[Stored records]
----------

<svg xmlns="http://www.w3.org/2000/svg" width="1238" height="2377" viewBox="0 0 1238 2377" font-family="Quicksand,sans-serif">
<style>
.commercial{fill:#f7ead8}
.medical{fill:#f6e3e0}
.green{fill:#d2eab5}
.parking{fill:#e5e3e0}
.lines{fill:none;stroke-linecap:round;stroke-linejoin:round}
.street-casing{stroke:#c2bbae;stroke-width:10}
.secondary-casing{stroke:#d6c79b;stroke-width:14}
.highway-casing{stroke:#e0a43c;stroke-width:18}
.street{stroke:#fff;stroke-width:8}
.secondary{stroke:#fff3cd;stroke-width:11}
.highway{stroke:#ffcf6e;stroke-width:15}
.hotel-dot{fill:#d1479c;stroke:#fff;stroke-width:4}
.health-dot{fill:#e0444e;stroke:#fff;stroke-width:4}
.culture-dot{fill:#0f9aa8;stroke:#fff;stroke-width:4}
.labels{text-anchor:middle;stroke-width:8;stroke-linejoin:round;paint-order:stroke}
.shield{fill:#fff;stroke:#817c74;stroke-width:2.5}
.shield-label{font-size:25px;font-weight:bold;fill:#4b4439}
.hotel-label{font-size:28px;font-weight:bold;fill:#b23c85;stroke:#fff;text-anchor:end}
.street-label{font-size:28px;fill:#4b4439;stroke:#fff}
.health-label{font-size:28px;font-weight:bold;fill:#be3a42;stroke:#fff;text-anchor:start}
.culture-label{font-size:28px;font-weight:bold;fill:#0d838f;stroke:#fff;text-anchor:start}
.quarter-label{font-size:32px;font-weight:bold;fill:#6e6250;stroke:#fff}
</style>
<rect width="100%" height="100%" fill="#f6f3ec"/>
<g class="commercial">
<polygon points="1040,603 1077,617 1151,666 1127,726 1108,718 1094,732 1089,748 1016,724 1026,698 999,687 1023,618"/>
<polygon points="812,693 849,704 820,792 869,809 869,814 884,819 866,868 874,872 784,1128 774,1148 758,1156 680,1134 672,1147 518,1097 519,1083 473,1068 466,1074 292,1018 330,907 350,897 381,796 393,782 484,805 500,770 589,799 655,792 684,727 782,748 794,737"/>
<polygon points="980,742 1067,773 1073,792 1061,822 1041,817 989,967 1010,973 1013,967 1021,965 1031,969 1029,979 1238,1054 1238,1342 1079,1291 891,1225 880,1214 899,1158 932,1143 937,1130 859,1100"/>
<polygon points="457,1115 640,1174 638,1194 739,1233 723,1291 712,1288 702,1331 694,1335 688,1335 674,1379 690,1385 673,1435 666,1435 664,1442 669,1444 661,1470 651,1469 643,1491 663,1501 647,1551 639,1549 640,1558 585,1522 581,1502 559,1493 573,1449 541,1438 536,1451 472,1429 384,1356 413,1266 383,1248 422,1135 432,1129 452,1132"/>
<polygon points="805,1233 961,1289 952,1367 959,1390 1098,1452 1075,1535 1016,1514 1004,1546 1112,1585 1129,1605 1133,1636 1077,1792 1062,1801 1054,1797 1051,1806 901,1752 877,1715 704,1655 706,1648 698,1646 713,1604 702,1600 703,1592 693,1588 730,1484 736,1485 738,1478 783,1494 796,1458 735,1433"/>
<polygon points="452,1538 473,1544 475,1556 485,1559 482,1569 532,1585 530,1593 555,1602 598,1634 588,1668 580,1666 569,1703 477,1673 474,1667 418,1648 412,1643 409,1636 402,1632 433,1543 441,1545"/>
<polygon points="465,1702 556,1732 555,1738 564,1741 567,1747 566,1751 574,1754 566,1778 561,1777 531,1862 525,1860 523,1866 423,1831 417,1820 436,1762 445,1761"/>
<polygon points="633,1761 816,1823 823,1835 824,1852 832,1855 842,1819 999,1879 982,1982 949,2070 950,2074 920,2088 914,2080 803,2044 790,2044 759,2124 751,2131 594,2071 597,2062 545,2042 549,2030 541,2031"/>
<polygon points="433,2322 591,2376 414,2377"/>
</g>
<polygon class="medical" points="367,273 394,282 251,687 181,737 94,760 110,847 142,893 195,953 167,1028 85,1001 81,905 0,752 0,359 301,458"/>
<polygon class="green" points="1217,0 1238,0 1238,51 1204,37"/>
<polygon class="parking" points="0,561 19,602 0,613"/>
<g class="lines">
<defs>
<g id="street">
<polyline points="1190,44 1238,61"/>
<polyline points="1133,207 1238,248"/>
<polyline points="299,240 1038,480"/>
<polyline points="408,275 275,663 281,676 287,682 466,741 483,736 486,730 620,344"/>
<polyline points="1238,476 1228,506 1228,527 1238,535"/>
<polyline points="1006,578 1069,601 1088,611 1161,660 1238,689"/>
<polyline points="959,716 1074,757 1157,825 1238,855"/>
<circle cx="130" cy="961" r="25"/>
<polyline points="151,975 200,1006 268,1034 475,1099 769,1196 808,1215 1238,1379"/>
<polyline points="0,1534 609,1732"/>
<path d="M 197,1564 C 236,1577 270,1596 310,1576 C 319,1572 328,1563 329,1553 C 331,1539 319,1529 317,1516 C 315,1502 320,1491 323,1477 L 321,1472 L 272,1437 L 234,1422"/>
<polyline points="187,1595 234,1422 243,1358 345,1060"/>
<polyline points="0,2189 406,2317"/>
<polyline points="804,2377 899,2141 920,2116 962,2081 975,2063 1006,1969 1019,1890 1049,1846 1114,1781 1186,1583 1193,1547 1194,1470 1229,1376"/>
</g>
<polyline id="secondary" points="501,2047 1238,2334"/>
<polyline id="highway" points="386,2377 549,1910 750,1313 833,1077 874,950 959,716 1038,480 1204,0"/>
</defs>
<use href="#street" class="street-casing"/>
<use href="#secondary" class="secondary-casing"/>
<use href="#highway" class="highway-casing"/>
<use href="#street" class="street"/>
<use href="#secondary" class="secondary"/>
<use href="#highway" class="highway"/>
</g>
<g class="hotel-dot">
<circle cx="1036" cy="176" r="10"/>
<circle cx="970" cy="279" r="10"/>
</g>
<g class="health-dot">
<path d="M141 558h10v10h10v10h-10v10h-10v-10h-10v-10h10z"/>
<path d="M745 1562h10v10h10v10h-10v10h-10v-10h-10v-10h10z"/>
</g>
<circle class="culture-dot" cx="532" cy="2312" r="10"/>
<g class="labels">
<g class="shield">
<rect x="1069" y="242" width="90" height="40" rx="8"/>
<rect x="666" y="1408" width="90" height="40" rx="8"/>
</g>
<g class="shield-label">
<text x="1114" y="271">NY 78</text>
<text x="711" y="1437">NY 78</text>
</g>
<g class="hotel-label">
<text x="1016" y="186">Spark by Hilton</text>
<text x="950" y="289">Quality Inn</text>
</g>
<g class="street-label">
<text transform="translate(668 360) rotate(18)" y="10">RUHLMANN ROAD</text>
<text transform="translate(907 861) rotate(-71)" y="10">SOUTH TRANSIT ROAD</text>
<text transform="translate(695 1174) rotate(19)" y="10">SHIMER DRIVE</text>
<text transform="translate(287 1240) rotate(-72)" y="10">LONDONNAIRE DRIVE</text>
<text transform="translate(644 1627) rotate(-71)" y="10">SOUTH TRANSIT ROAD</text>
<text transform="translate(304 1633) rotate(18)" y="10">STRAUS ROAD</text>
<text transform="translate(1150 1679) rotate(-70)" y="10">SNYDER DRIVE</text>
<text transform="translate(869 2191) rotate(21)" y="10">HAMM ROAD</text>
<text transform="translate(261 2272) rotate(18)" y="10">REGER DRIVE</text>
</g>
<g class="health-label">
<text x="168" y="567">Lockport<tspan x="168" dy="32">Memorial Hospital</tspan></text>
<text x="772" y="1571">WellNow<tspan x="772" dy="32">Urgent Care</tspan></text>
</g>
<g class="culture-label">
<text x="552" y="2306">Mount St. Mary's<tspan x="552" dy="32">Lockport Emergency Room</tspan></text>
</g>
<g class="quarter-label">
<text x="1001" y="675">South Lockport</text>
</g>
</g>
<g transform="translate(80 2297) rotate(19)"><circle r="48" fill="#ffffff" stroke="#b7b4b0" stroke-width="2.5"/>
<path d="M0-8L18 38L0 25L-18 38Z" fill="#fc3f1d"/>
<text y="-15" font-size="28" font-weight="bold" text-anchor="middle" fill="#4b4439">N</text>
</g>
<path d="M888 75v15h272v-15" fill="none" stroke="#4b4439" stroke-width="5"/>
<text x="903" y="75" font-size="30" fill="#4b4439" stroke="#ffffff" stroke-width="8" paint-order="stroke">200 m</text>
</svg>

----------

_Exercise prompt_
Copy out each line of the data where the string "casing" appears.

_Answer section_
.street-casing{stroke:#c2bbae;stroke-width:10}
.secondary-casing{stroke:#d6c79b;stroke-width:14}
.highway-casing{stroke:#e0a43c;stroke-width:18}
<use href="#street" class="street-casing"/>
<use href="#secondary" class="secondary-casing"/>
<use href="#highway" class="highway-casing"/>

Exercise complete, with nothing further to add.